Hi, I’m planning cleanup of the history data in a V 7.9 Camunda setup that has been running for a long time without history data cleanup. It has currently the history data from about 4M process instances.
Our goal is to run the cleanup in time windows when there are not many other processes running. We are trying not to overload the single node MariaDB that we have. The history variable tables are so big that indexes don’t fit in memory cache etc. (Btw, I’m really not a DB expert). It doesn’t really matter if the cleanup takes a longer time if we can avoid overloading the database server.
My question is that, in this kind of scenario, what would be the effect of historyCleanupBatch size? Should we use the default 500 or should we choose a smaller value?
(Of course, we set historyCleanupDegreeOfParallelism=1. I.e. we don’t run multiple cleanup jobs in parallel.)
Ideas for different approaches or other related info are welcome too.
Hi @opsiikarla - my initial thought is that the default of 500 is a good starting point, assuming you set the cleanup window for a time where user load on the system is minimal.
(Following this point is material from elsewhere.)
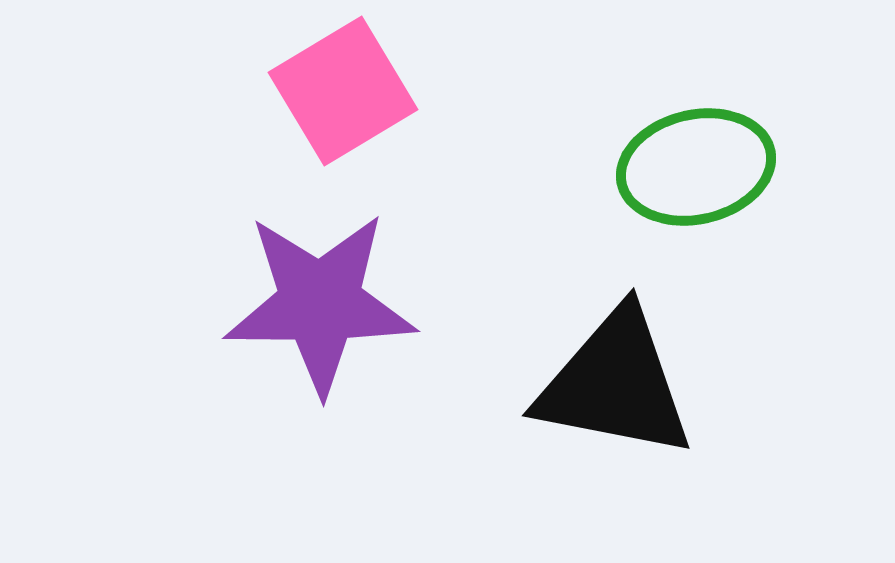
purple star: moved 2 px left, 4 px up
The longer answer is that you will likely need to gather and provide some more data to know for sure. With the single node MariaDB, do you have historical charts on CPU load over time? Do you know for sure what peak user load looks like on the system and what time it occurs? Do you see API response times increase with this load? Without this information, it’s difficult to know for sure, but I think the defaults are a good starting point that you could always change if you observe too much load.
In general though, I’m not sure adjusting the historyCleanupBatch
size will affect too much. It’s really just the size of the batch. Likely the cleanup will max out the job executor and run multiple batches and you will observe a spike in CPU while the cleanup is running. Camunda does a good job of not overloading the system, regardless of what you configure, but it will likely spike the CPU on your first few runs given the size of your history tables. I personally, have seen batch jobs run on extremely large Camunda databases where the CPU spikes to ~80% and remains there for the duration of the job. This is expected as the goal is to clean up this data as fast as possible within the constraints of the DB configuration.
Jwarren, Thank you for your answer.
Just to understand the concept of ‘batch’ : Let’s assume that we use the default size 500 and configure the cleanup to run for four hours. Does the cleanup work so that it will launch a batch job to clean up 500 objects from the history and when that is done it will launch another batch and so on. Until the end of the for hour time window.
If that is the case, I agree that we should start with using the default 500.
That is correct @opsiikarla. Likely there will be multiple batches (of 500, or whatever you configure) created during the four hour time window example. Once it finishes a batch, it will create another and continue the cleanup until the end of the time window. More details on how these batches work can be found here.
Thank you for your help @jwarren
Maybe the main issue was that I wasn’t sure what ‘batch’ means in the context of historyCleanupBatch parameter. It seems to be clear now.
You mentioned that we need information about response times, peak times, cpu loads and such. I think we have enough of that information so that we can start cleaning up in a safe way now that I have better understanding of how these cleanup batches work. Thank you very much!